In the past month, clashes between police and the protesters have escalated. Violence has erupted and there have been mass arrests — more than 525 since August. Deputies with the Morton County Sheriff’s Department have repeatedly used rubber bullets, mace, pepper spray and tear gas against activists who insist that they are unarmed. On Nov. 20, hundreds of protesters suffered hypothermia after police hosed them down with water in sub-freezing temperatures.
“The Standing Rock Sioux Tribe and all of Indian Country will be forever grateful to the Obama Administration for this historic decision,” wrote Chairman Archambault in a statement released by the tribe.
But while water protectors and their legion of veteran supporters may be celebrating this latest development, tribal leaders are also remaining pragmatic.
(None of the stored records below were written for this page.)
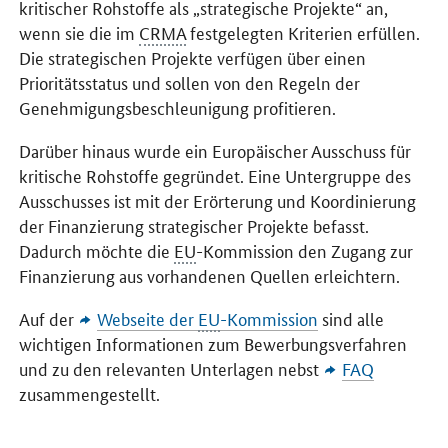
kritischer Rohstoffe als „strategische Projekte“ an,
wenn sie die im
CRMA
festgelegten Kriterien erfüllen.
Die strategischen Projekte verfügen über einen
Prioritätsstatus und sollen von den Regeln der
Genehmigungsbeschleunigung profitieren.
Darüber hinaus wurde ein Europäischer Ausschuss für
kritische Rohstoffe gegründet. Eine Untergruppe des
Ausschusses ist mit der Erörterung und Koordinierung
der Finanzierung strategischer Projekte befasst.
Dadurch möchte die
EU
-Kommission den Zugang zur
Finanzierung aus vorhandenen Quellen erleichtern.
Auf der
Webseite der
EU
-Kommission
sind alle
wichtigen Informationen zum Bewerbungsverfahren
und zu den relevanten Unterlagen nebst
FAQ
zusammengestellt.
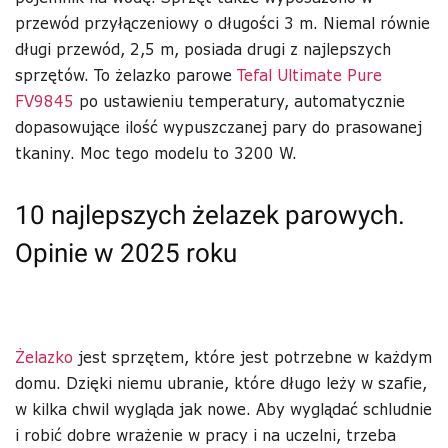
przewód przyłączeniowy o długości 3 m. Niemal równie
długi przewód, 2,5 m, posiada drugi z najlepszych
sprzętów. To żelazko parowe
Tefal Ultimate Pure
FV9845
po ustawieniu temperatury, automatycznie
dopasowujące ilość wypuszczanej pary do prasowanej
tkaniny. Moc tego modelu to 3200 W.
10 najlepszych żelazek parowych.
Opinie w 2025 roku
Żelazko
jest sprzętem, które jest potrzebne w każdym
domu. Dzięki niemu ubranie, które długo leży w szafie,
w kilka chwil wygląda jak nowe. Aby wyglądać schludnie
i robić dobre wrażenie w pracy i na uczelni, trzeba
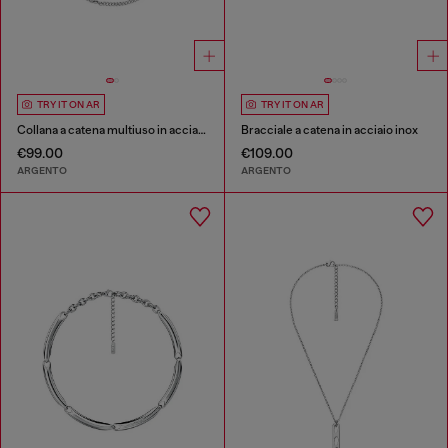
TRY IT ON AR
TRY IT ON AR
Collana a catena multiuso in acciaio inox
Bracciale a catena in acciaio inox
€99.00
€109.00
ARGENTO
ARGENTO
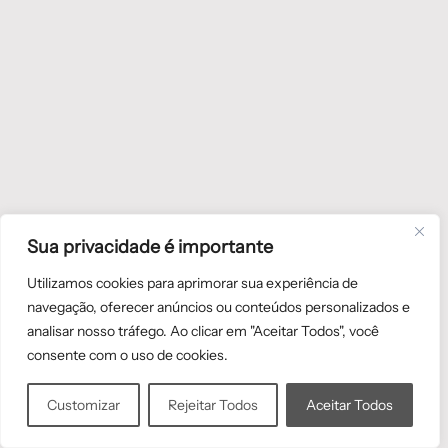
Sua privacidade é importante
Utilizamos cookies para aprimorar sua experiência de
navegação, oferecer anúncios ou conteúdos personalizados e
analisar nosso tráfego. Ao clicar em "Aceitar Todos", você
consente com o uso de cookies.
Customizar
Rejeitar Todos
Aceitar Todos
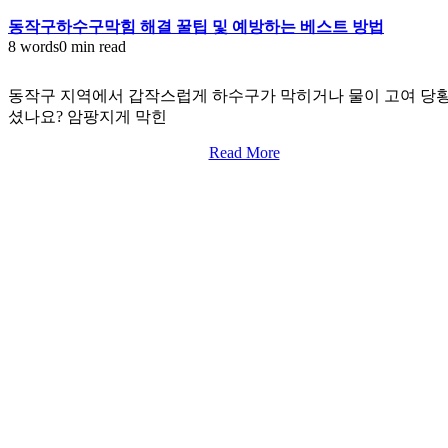
동작구하수구막힘 해결 꿀팁 및 예방하는 베스트 방법
8 words
0 min read
동작구 지역에서 갑작스럽게 하수구가 막히거나 물이 고여 당
셨나요? 암팡지게 막힌
Read More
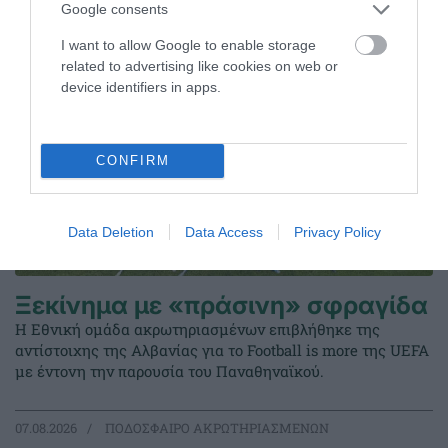
Google consents
I want to allow Google to enable storage
related to advertising like cookies on web or
device identifiers in apps.
CONFIRM
Data Deletion
Data Access
Privacy Policy
Ξεκίνημα με «πράσινη» σφραγίδα
Η Εθνική ομάδα ακρωτηριασμένων επιβλήθηκε της
αντίστοιχης της Αλβανίας για το Football is more της UEFA
με έντονη την παρουσία του Παναθηναϊκού.
07.08.2026
ΠΟΔΟΣΦΑΙΡΟ ΑΚΡΩΤΗΡΙΑΣΜΕΝΩΝ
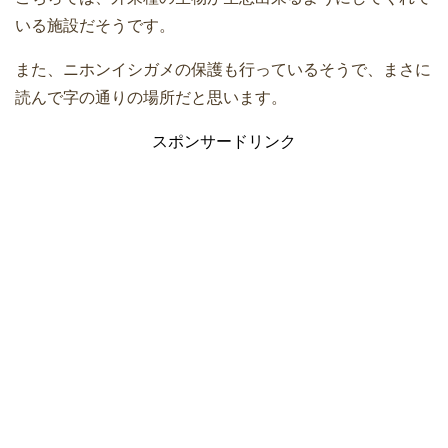
いる施設だそうです。
また、ニホンイシガメの保護も行っているそうで、まさに
読んで字の通りの場所だと思います。
スポンサードリンク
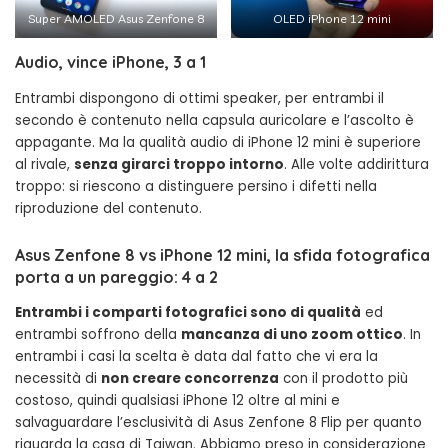
Super AMOLED Asus Zenfone 8
OLED iPhone 12 mini
Audio, vince iPhone, 3 a 1
Entrambi dispongono di ottimi speaker, per entrambi il
secondo è contenuto nella capsula auricolare e l’ascolto è
appagante. Ma la qualità audio di iPhone 12 mini è superiore
al rivale,
senza girarci troppo intorno
. Alle volte addirittura
troppo: si riescono a distinguere persino i difetti nella
riproduzione del contenuto.
Asus Zenfone 8 vs iPhone 12 mini, la sfida fotografica
porta a un pareggio: 4 a 2
Entrambi i comparti fotografici sono di qualità
ed
entrambi soffrono della
mancanza di uno zoom ottico
. In
entrambi i casi la scelta è data dal fatto che vi era la
necessità di
non creare concorrenza
con il prodotto più
costoso, quindi qualsiasi iPhone 12 oltre al mini e
salvaguardare l’esclusività di Asus Zenfone 8 Flip per quanto
riguarda la casa di Taiwan. Abbiamo preso in considerazione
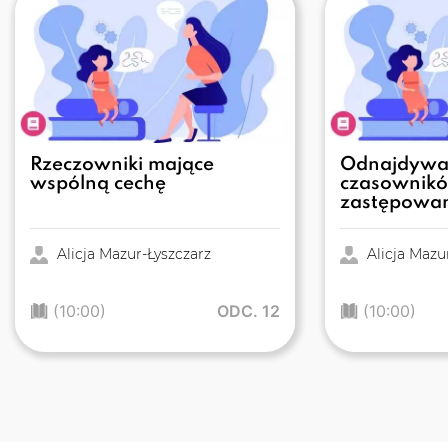
Rzeczowniki mające
Odnajdywa
wspólną cechę
czasownik
zastępowan
Alicja Mazur-Łyszczarz
Alicja Mazu
(10:00)
ODC. 12
(10:00)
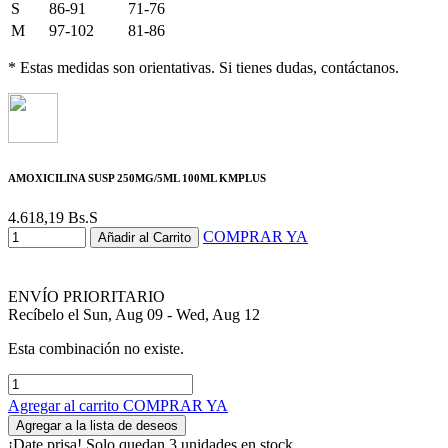
S
86-91
71-76
M
97-102
81-86
* Estas medidas son orientativas. Si tienes dudas, contáctanos.
AMOXICILINA SUSP 250MG/5ML 100ML KMPLUS
4.618,19
Bs.S
COMPRAR YA
Añadir al Carrito
ENVÍO PRIORITARIO
Recíbelo el Sun, Aug 09 - Wed, Aug 12
Esta combinación no existe.
Agregar al carrito
COMPRAR YA
Agregar a la lista de deseos
¡Date prisa! Solo quedan 3 unidades en stock.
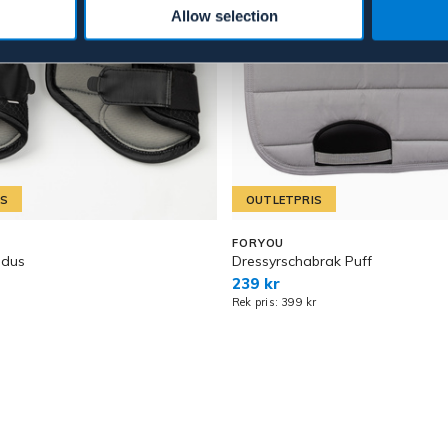
Allow selection
IS
OUTLETPRIS
FORYOU
ndus
Dressyrschabrak Puff
239 kr
Rek pris: 399 kr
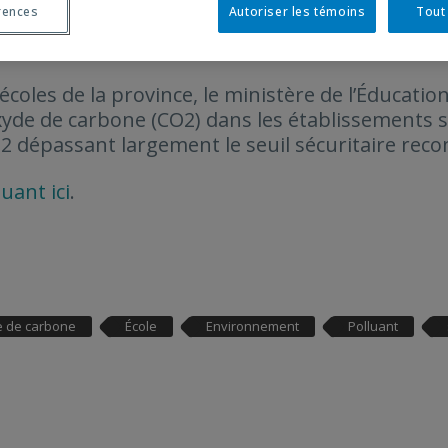
rences
Autoriser les témoins
Tout
s écoles de la province, le ministère de l’Éducat
ioxyde de carbone (CO2) dans les établissements
O2 dépassant largement le seuil sécuritaire re
quant ici
.
e de carbone
École
Environnement
Polluant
“We hope that Kelcy Warren, Governor Dalrymple, and the incoming Trump administration respect this decision and understand the complex process that led us to this point,” said Archambault in his statement, referring to the CEO of Energy Transfer Partners and North Dakota’s governor.
“A much as we enjoy the warmth of goodness, we still have to keep our eyes on the horizon for bad weather,” said Bald Eagle. “We know that this is only temporary and we know that this fight isn’t over.”
Jenni Monet is an award-winning journalist and tribal member of the Pueblo of Laguna in New Mexico. She's also executive producer and host of the podcast, Still Here, launching in September 2016.